Continued from my previous post – Being a good teacher: Part 1
I want to work on my books. I want to save myself the humiliation and frustration of being a crappy teacher for high school/Secondary school. I keep applying for lecturer jobs and, of course, library positions but nothing, nada, zippo.
When I first moved to England, I thought I’d be able to snag a library job or another job in adult education at the least, then have a nice second income for us. But when I found that the only people who responded to my resumes were teaching agencies, I ended up going this route. It’s a shame too because I’ve had headmasters ask me why I’d quit teaching to become a librarian and if I was really committed to librarianship. Of course I am. I wouldn’t have gone through the pain and debt if I weren’t sure. After four years of having nothing but disappointment in the public schools, I’m sure I’m sure.

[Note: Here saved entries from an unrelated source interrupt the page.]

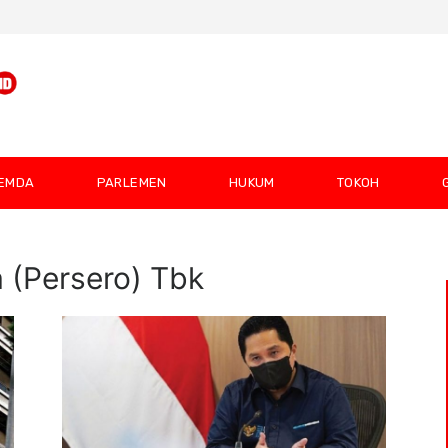
EMDA
PARLEMEN
HUKUM
TOKOH
 (Persero) Tbk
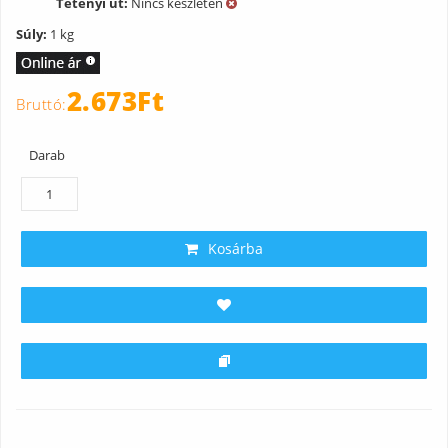
Tétényi út:
Nincs készleten
Súly:
1 kg
2.673Ft
Darab
Kosárba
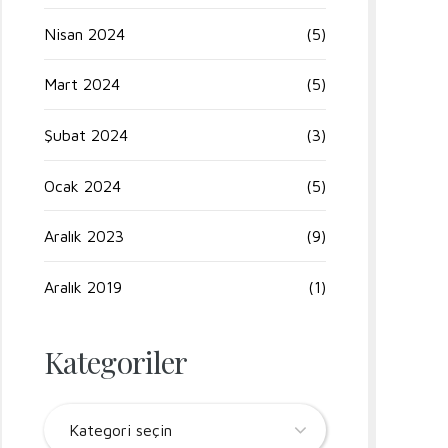
Nisan 2024
(5)
Mart 2024
(5)
Şubat 2024
(3)
Ocak 2024
(5)
Aralık 2023
(9)
Aralık 2019
(1)
Kategoriler
Kategori seçin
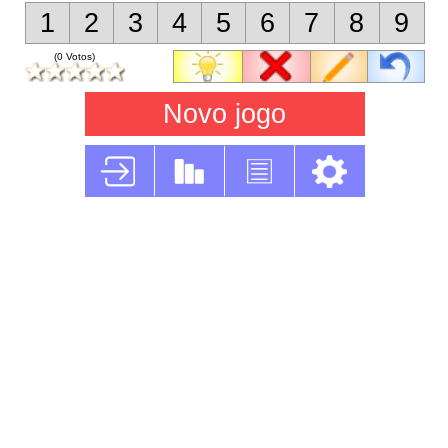
1
2
3
4
5
6
7
8
9
(0 Votos)
Novo jogo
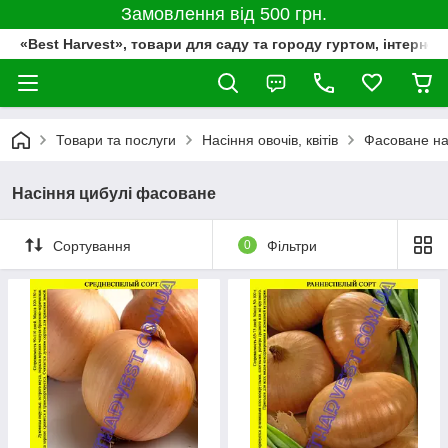
Замовлення від 500 грн.
«Best Harvest», товари для саду та городу гуртом, інтернет
Товари та послуги
Насіння овочів, квітів
Фасоване на
Насіння цибулі фасоване
Сортування
0
Фільтри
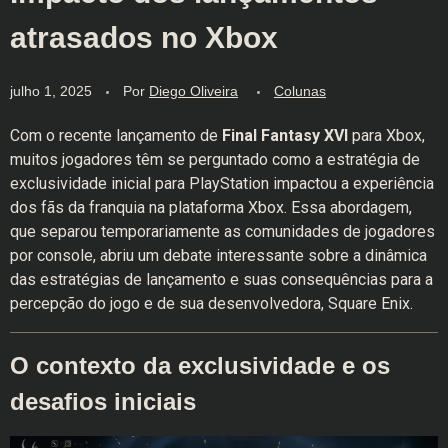
atrasados no Xbox
julho 1, 2025
Por
Diego Oliveira
Colunas
Com o recente lançamento de
Final Fantasy XVI
para Xbox,
muitos jogadores têm se perguntado como a estratégia de
exclusividade inicial para PlayStation impactou a experiência
dos fãs da franquia na plataforma Xbox. Essa abordagem,
que separou temporariamente as comunidades de jogadores
por console, abriu um debate interessante sobre a dinâmica
das estratégias de lançamento e suas consequências para a
percepção do jogo e de sua desenvolvedora, Square Enix.
O contexto da exclusividade e os
desafios iniciais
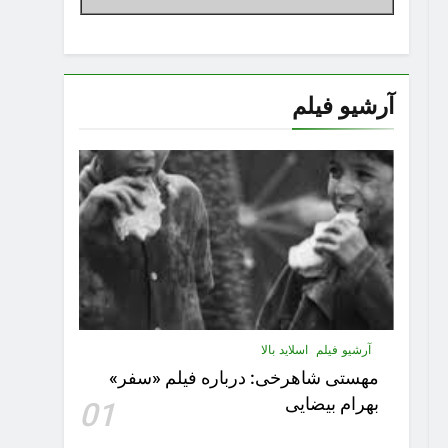
آرشیو فیلم
آرشیو فیلم
اسلاید بالا
مهستى شاهرخى:‌ درباره فيلم «سفر»
بهرام بیضایی
01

Education takes a lot of training and more training. It takes acting like a wench at least 8 hours of the day. Without really knowing the material, the lessons, the school, the requirements of the administration, and the way to be a mean, hard-nosed, no-nonsense teacher, you don’t stand a chance. It sort of makes me ill when I see the motivational quotes about teaching because I’ve never been inspirational or life changing. I would have liked to, but I just wasn’t really cut out for that kind of life, I guess. I liked teaching at the college though because I came in, did my lesson, hung out in my office, mentored students, went home, graded and had a life outside of school. At the public school we’re up before dawn and too exhausted when we come home to do anything but eat and sleep – at least I always am.
It’s humiliating to be called “too nice” and “too soft.” Even at the English school I didn’t have out of control classes like I did in Florida (where one term I had kids who tore apart my outdoor portable classroom, who fell asleep during state exams, who got into physical fights daily.) I was really thinking that here I was getting better, getting them to settle, getting good work out of them, and all those things they want to see happen in the classroom. But since I wasn’t “mean” I wasn’t “good.” It’s an awful feeling.
Anyway, after stewing about this for some time, I’ve let the teaching agencies know I’m available again. I really don’t want to keep beating this dead horse though. I feel like I’m spending my day more productively if I’m writing at home. It’s the only thing I’ve really wanted to do anyway. My ultimate goal is to be a writer/librarian in the future; a really successful one at that. I would love to be able to help teachers and students from the library side of the school or university. I’ve been to schools were the libraries are not utilized in the way I know they could be and I would love to really show the school how important a modern, working media center can be.
If I’m going to schools as a teacher, were I know I’m not going to succeed, it’s just spinning my wheels and wasting my time. Well, I guess it’s not a waste if I keep in mind that I will be working and keeping a steady reference in my teaching agencies so I can keep applying for other jobs. (Not that I am able to get another job.) It’s a weird situation to be in – I don’t want to break ties with any agencies, especially since I need some kind of work history on my resume.
Plus, I get some cash here and there.